Выбрать главу

Не на радость возвратился Густав III и в Швецию: здесь датчане вследствие союза с Россией напали на его владения; но Пруссия и Англия поспешили к нему на помощь — не с войсками, разумеется; они угрозами заставили Данию удержаться от нападения на Швецию; Пруссия объявила, что если Дания будет продолжать Шведскую войну, то прусские войска вступят в Голштинию.

Наконец прусский король предложил свое посредничество в примирении России с Швециею. Фридрих-Вильгельм извинял Густава III — представлял, что он начал войну по недоразумениям; изъявлял надежду, что Россия заключит с Швециею мир, не требуя никаких вознаграждений; представлял, что король шведский первый обнаружил склонность к примирению. Фридрих-Вильгельм предлагал свое посредничество и в примирении с Турцией и, чтобы склонить к принятию этого посредничества, указывал на свой союз с Англией и Голландией; упоминал об интересе своем сохранить равновесие на севере и востоке. Императрица передала прусские предложения на рассуждение Совету, собранному 18 сентября. Совет нашел в этих предложениях не слова, а вещи колкие:

«Король говорит в первом своем рескрипте о миролюбивых короля шведского расположениях, признавая сам их недостаточными к учинению из того употребления; но во втором изражает пристрастно, будто сей государь вовлечен в войну недоразумением, а весь свет знает, что он получил от Порты деньги и, в надежде получать оные, решился напасть на Россию. Упрежая всякое дружеское изъяснение, которое с нашей стороны иметь с ним старались, присоединил к внезапному вероломству вредное хотение отторгнуть от России многими иждивениями и кровию предков приобретенные земли.

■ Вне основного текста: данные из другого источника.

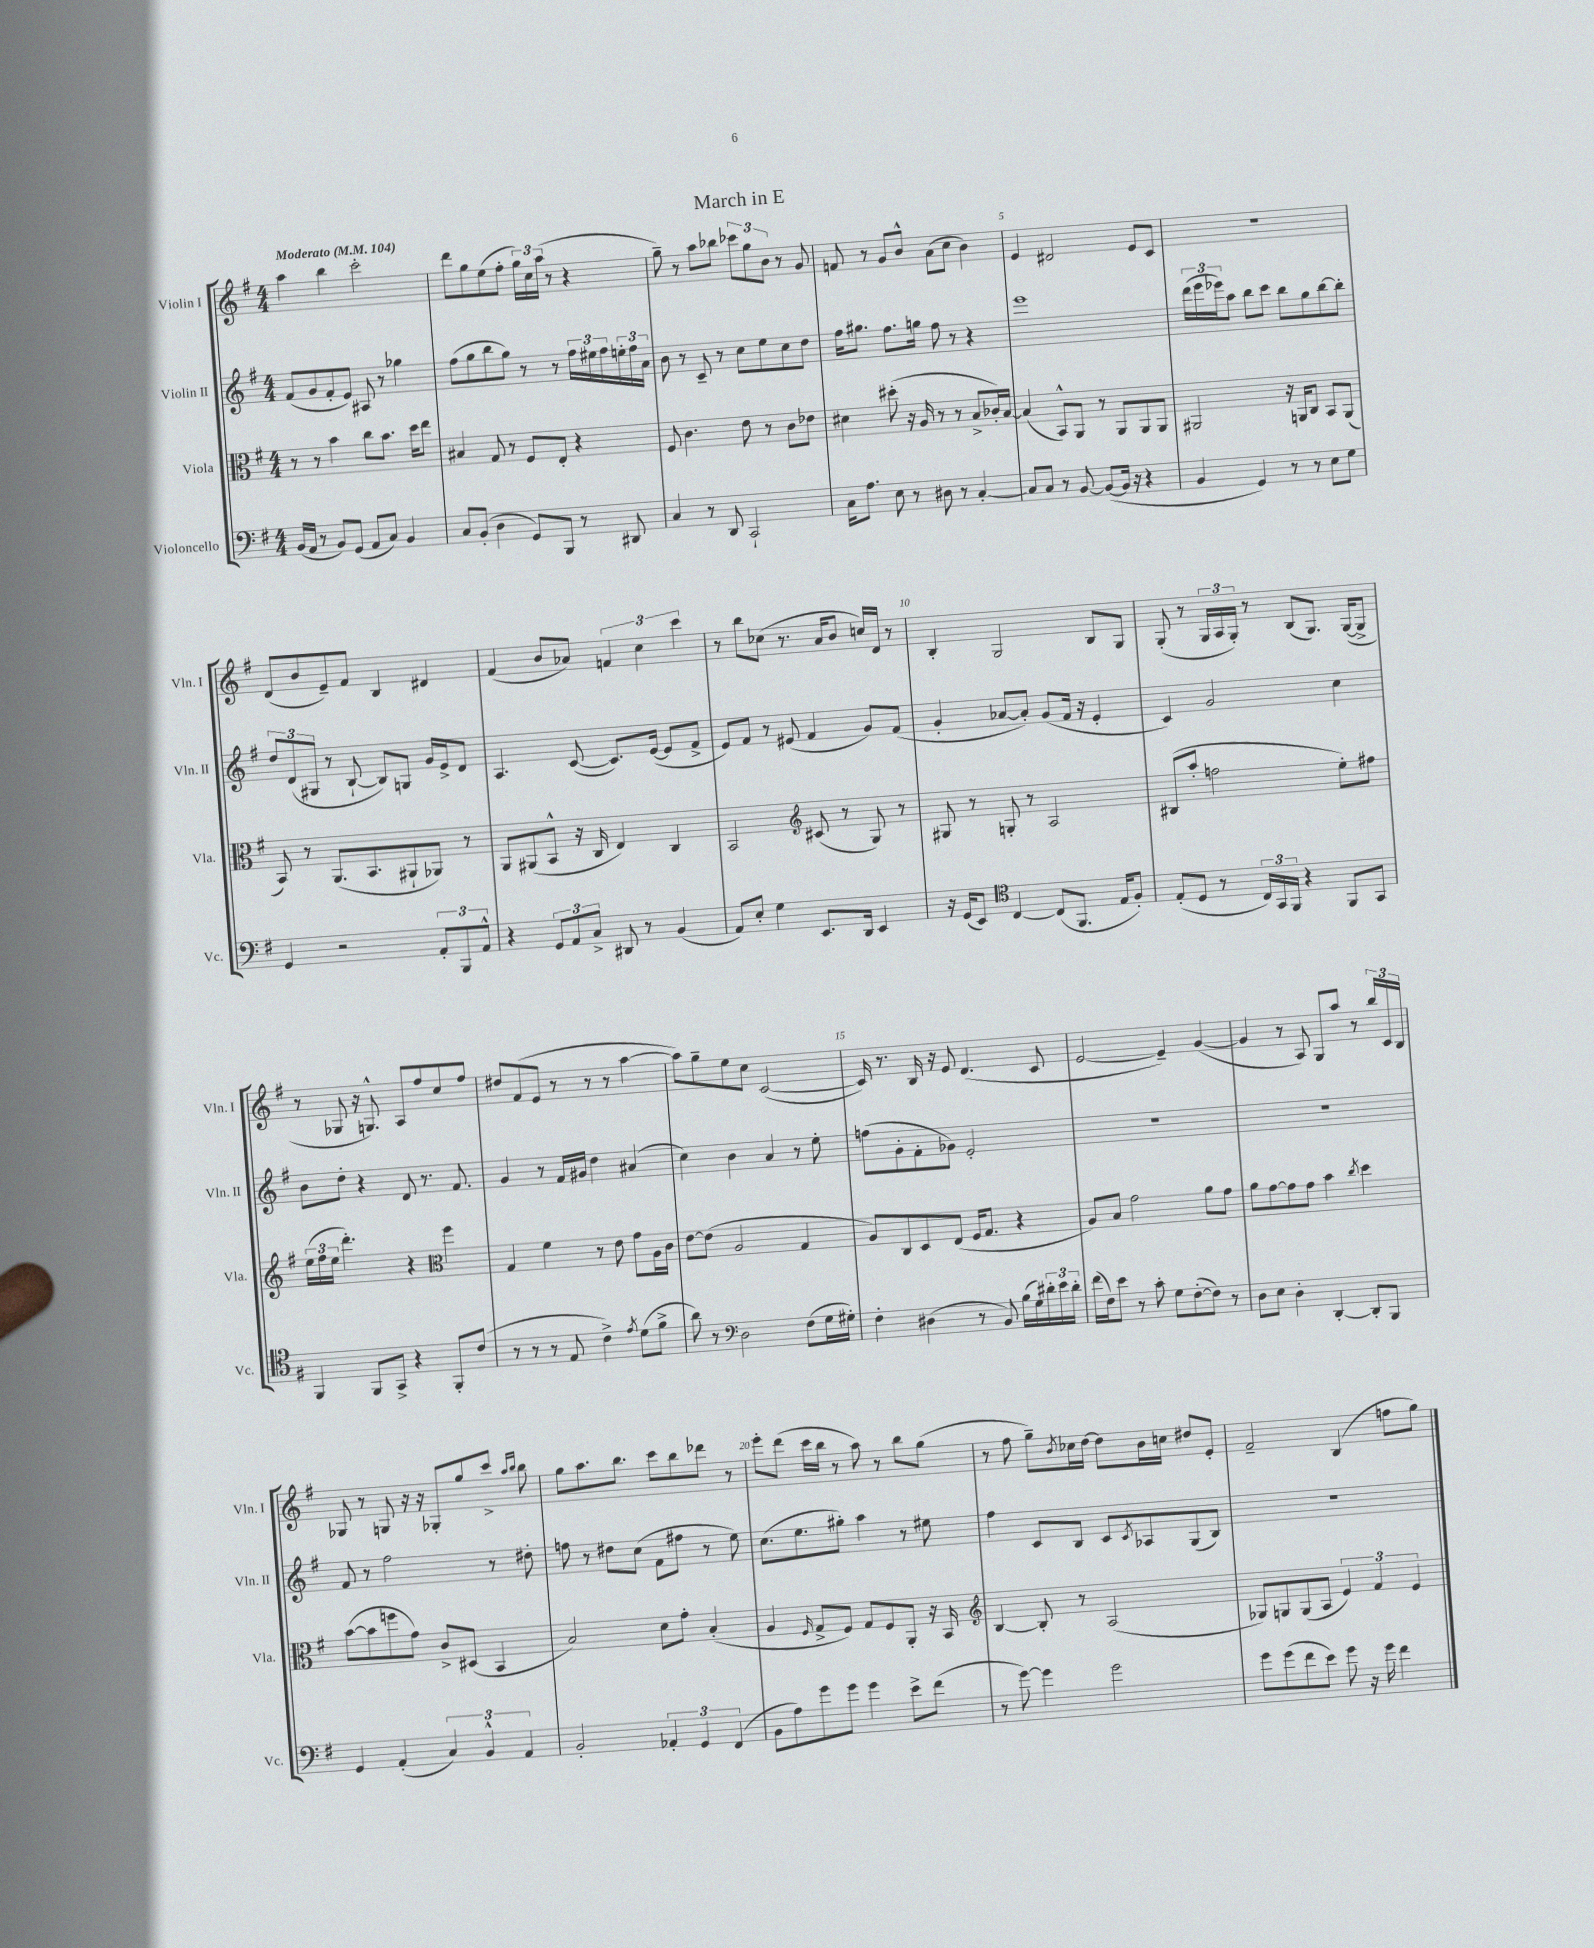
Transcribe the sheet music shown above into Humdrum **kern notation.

**kern	**kern	**kern	**kern
*staff4	*staff3	*staff2	*staff1
*clefF4	*clefC3	*clefG2	*clefG2
*k[f#]	*k[f#]	*k[f#]	*k[f#]
*M4/4	*M4/4	*M4/4	*M4/4
*MM104	*MM104	*MM104	*MM104
(16BB	8r	(8f#	4aa
16AA	.	.	.
8r	8r	8g	.
8BB)	4b	8f#'	4bb
(8GG	.	8e)	.
8AA	8cc	8A#	2ccc'
8C)	8.b	8r	.
4BB	.	4gg-	.
.	16dd	.	.
.	8ee	.	.
=	=	=	=
8C	4B#	(8ff#	8ddd
(8BB'	.	8gg	8gg
4D	8G	8bb	(8ee
.	8r	8gg)	8ff#'
8GG)	8F#	8r	24gg)
.	.	.	24cc
.	.	.	(24aa
8BBB	8E'	8r	8r
8r	4r	24ff#	4r
.	.	24ee#	.
.	.	24ff#	.
8DD#	.	24ee'	.
.	.	24ff#	.
.	.	24a	.
=	=	=	=
4C	8F#	8b	8gg~)
.	4.c	8r	8r
8r	.	8c~	8aa
8DD	.	8r	8bb-
2CC`	8e	8cc	12ccc-
.	.	.	12gg
.	8r	8ee	.
.	.	.	12b
.	8c	8cc	8r
.	8e-	8dd	8g
=	=	=	=
16C	4d#	16ff#	8f
8.A	.	8.gg#	.
.	.	.	8r
8E	(8dd#'	8.ff#	8g
8r	16r	.	8b^^
.	16A	16gg	.
8D#	8r	8ff#	(8a
8r	8r	8r	8cc
[4C'	8B^	4r	4b)
.	16c-')	.	.
.	[16B	.	.
=	=	=	=
8C]	(4B]	1eee	4e
8C	.	.	.
8r	8BB^^)	.	2d#
[8BB	8AA	.	.
(8BB_	8r	.	.
16BB]	8AA	.	.
16r	.	.	.
4r	8AA	.	8e
.	8AA	.	8c
=	=	=	=
4BB	2AA#	(24ddd	1r
.	.	24eee	.
.	.	24eee-)	.
.	.	8aa	.
4GG)	.	8bb	.
.	.	8ccc	.
8r	16r	8bb	.
.	16AA	.	.
8r	8C	8gg	.
8E	8BB	[8bb	.
8G	(8AA	8bb']	.
=	=	=	=
4GG	8BB)	12dd	(8d
.	.	(12d	.
.	8r	.	8b
.	.	12G#	.
2r	(8.AA	8r	8e~)
.	.	[8B`	8f#
.	8.BB	.	.
.	.	8B])	4B
.	8AA#`	8G	.
12AA'	8AA-)	16g	4d#
.	.	16e^	.
12BBB	.	.	.
.	8r	8d	.
12AA^^	.	.	.
=	=	=	=
4r	8AA	4.A	(4f#
.	(8AA#	.	.
12GG	8BB^^	.	8b
12AA	.	.	.
.	16r	([8c	8a-)
12C^	.	.	.
.	16C	.	.
8DD#	4E)	8.c])	6f
8r	.	.	.
.	.	.	6cc
.	.	([16e	.
(4BB	4C	8e]	.
.	.	.	6ccc
.	.	8f#^	.
=	=	=	=
8AA)	2BB	8e)	8r
8E'	.	8f#	8bb
4G	.	8r	(8cc-
.	.	(8e#	8.r
*	*clefG2	*	*
8.EE	(8c#	4f#	.
.	.	.	16a
.	8r	.	8b
16DD	.	.	.
4EE	8G)	8g)	16cc)
.	.	.	16d
.	8r	(8f#	8r
=	=	=	=
16r	8G#	4g'	4B'
(16GG	.	.	.
8EE)	8r	.	.
*clefC4	*	*	*
[4C	8G'	[8a-	2G
.	8r	8a-'])	.
(8C]	2A	(8g	.
8.FF#	.	16f#	.
.	.	16r	.
.	.	4e'	8B
16E	.	.	.
8F#')	.	.	8G
=	=	=	=
(8E'	(8B#	4c)	(8G'
8D	8aa'	.	8r
8r	2ff	2g	24G
.	.	.	24A
.	.	.	24G')
24C)	.	.	8r
24GG	.	.	.
24FF#	.	.	.
4r	.	.	(8B
.	.	.	8.G)
8FF#	8ee')	4cc	.
.	.	.	([16G
8GG	8ff#	.	8G^]
=	=	=	=
4FF#	(24ee	8b	8r
.	24ff#	.	.
.	24ee	.	.
.	4.ddd')	8dd'	8G-
8FF#	.	4r	16r
.	.	.	8.G^^)
8GG^	.	.	.
4r	4r	8d	8A
.	.	8.r	8ff#
*	*clefC3	*	*
8FF#'	4ff#	.	8cc
.	.	8.f#	.
(8c	.	.	8ff#
=	=	=	=
8r	4G	4g	8dd#
8r	.	.	(8f#
8r	4f#	8r	8e
8E	.	16f#	8r
.	.	16g#	.
4c^)	8r	4dd	8r
.	8e	.	8r
8qe	.	.	.
(8d	8g	(4a#	[4aa
8f#^	16A	.	.
.	16c	.	.
=	=	=	=
8a)	[8e	4cc)	8aa])
8r	(8e]	.	8gg~
*clefF4	*	*	*
2D	2A	4b	8ee
.	.	.	8cc
.	.	4a	([2c
(8F#	4G	8r	.
16G	.	8ee'	.
16G#')	.	.	.
=	=	=	=
4F#'	8A)	(8ff	16c])
.	.	.	8.r
.	8C	8g'	.
(4D#	8D	8f#'	16B
.	.	.	16r
.	(8E	8g-)	8e
8r	16F#	2e'	(4.d
.	8.G	.	.
8BB)	.	.	.
(16B	4r	.	.
16G)	.	.	.
24d#'	.	.	8c
24e	.	.	.
24d#'	.	.	.
=	=	=	=
(16f#	8A)	1r	[2e
16F#)	.	.	.
8e	8B	.	.
8r	2g	.	.
8c'	.	.	.
8G	.	.	4e~])
([8F#'	.	.	.
8F#])	8a	.	([4g
8r	8g	.	.
=	=	=	=
8D	8a	1r	4g]
8E	[8g	.	.
4D'	8g]	.	8r
.	8g	.	8A)
[4DD'	4b	.	8G
.	.	.	8aa
.	8qcc	.	.
8DD']	4dd	.	8r
8BBB	.	.	24bb
.	.	.	24c
.	.	.	24B
=	=	=	=
4GG	([8b	8f#	8G-
.	8b]	8r	8r
(4AA'	8ff	2ff#	8G
.	8g)	.	16r
.	.	.	16r
6C)	8c^	.	8G-'
.	(8D#	.	8gg
6BB^^	.	.	.
.	4BB	8r	8ccc^
6AA	.	.	.
.	.	.	16qqaa
.	.	.	16qqbb
.	.	8dd#'	8bb
=	=	=	=
2BB'	2B)	8ff	8gg
.	.	8r	8.aa
.	.	8dd#	.
.	.	.	8.bb
.	.	(8cc	.
6AA-'	8d	8f#	8ccc
.	8g'	8ff#	8bb
6GG	.	.	.
.	(4B'	8r	8ddd-
(6FF#	.	.	.
.	.	8ee)	8r
=	=	=	=
8BB	4A	(8.cc	8eee'
8A)	.	.	(8ddd
.	.	8.ee	.
.	16qqF#	.	.
8g	8G^	.	16ccc
.	.	.	16bb
8g	8F#)	8gg#')	8r
4g	8G	4aa	8aa)
.	8F#	.	8r
8e^	8AA'	8r	8bb
(8f#	16r	8ee#	(8gg
.	16BB	.	.
=	=	=	=
*	*clefG2	*	*
8r	[4B	4ff#	8r
[8g)	.	.	8ff#
4g]	8B']	8c	8gg~)
.	.	.	8qb
.	8r	8B	16cc-
.	.	.	[16dd
2g	(2A	8c	8dd]
.	.	8qc	.
.	.	8A-	16b
.	.	.	16cc
.	.	(8G	8dd#
.	.	8B)	8e'
=	=	=	=
8g	8G-)	1r	2f#~
(8g	8G	.	.
8f#	(8G	.	.
8e)	8A	.	.
8g	6e)	.	(4B
16r	.	.	.
.	6f#	.	.
16g	.	.	.
4f#	.	.	8ff
.	6e	.	.
.	.	.	8gg)
==	==	==	==
*-	*-	*-	*-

Но извинениям таковым по себе непристойным прибавил король прусский хуже того изречение, что ожидает от двора нашего согласия восстановить мир с Швециею в том состоянии вещей, в каком были оне до воспоследовавшего разрыва. Намерение таково доказывает явное неуважение к тягости оскорбления, причиненного ее императорскому величеству королем шведским, и ни во что поставляются его покушения на вред империи. Вместо удовлетворения, соразмерного обиде, король прусский разумеет оным то, что король шведский первый отзыв учинил к миру. Но какой государь, чувствующий силу, может поступить на такую низость и оставить пример соседу нападать, в чаянии при всякой неудаче покрыть злое дело единым токмо хотением мира? Еще сия неприличность не столько бы нас трогала, когда бы король прусский вязался только за одну Швецию, но он распространяет свое настояние и на войну нашу турецкую! Понять не трудно, что, говоря о союзе своем с Англией и Голландией, упоминая об интересе своем же сохранить равновесие на севере и востоке, он страшит нас общею от сих держав препоною в успехах наших в том и здешнем краях. Посему в виде медиатора зрится восстающий нетерпимый повелитель не токмо на настоящие наши дела, но и на будущие, которые Россия в свою оборону или для пользы государства предпринять бы могла.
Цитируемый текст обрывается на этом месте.